Copy out the listing below from its first line through the line that contains "proposera seront moins", including that line, keeping every line unchanged.

DATA PROVIDED section start

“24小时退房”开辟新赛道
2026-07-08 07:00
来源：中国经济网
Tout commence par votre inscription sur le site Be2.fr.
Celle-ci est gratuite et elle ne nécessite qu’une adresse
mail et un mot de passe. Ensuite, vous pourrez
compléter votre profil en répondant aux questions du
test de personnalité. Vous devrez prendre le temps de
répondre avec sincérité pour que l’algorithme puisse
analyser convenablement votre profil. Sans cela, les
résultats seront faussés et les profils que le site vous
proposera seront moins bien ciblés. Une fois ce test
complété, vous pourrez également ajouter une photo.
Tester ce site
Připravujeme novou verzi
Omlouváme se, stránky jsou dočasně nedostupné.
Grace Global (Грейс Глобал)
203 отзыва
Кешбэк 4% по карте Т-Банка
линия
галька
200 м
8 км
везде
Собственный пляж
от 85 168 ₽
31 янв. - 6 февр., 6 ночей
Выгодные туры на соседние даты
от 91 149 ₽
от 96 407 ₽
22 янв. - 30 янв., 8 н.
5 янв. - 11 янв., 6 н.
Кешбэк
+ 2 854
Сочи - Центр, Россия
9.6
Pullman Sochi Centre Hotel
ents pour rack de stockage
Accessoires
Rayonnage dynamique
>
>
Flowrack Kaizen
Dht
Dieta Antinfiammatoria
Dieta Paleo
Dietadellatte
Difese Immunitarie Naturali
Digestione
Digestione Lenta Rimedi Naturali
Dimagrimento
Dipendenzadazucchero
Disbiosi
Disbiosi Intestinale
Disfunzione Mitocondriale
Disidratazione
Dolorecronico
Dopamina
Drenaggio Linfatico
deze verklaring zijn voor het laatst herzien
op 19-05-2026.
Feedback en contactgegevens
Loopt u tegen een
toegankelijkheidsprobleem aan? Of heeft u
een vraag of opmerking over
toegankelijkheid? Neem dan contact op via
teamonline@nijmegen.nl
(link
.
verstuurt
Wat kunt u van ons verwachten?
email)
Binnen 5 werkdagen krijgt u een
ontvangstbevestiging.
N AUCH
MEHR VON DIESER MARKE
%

DATA PROVIDED section end

WRITTEN ANSWER |
“24小时退房”开辟新赛道
2026-07-08 07:00
来源：中国经济网
Tout commence par votre inscription sur le site Be2.fr.
Celle-ci est gratuite et elle ne nécessite qu’une adresse
mail et un mot de passe. Ensuite, vous pourrez
compléter votre profil en répondant aux questions du
test de personnalité. Vous devrez prendre le temps de
répondre avec sincérité pour que l’algorithme puisse
analyser convenablement votre profil. Sans cela, les
résultats seront faussés et les profils que le site vous
proposera seront moins bien ciblés. Une fois ce test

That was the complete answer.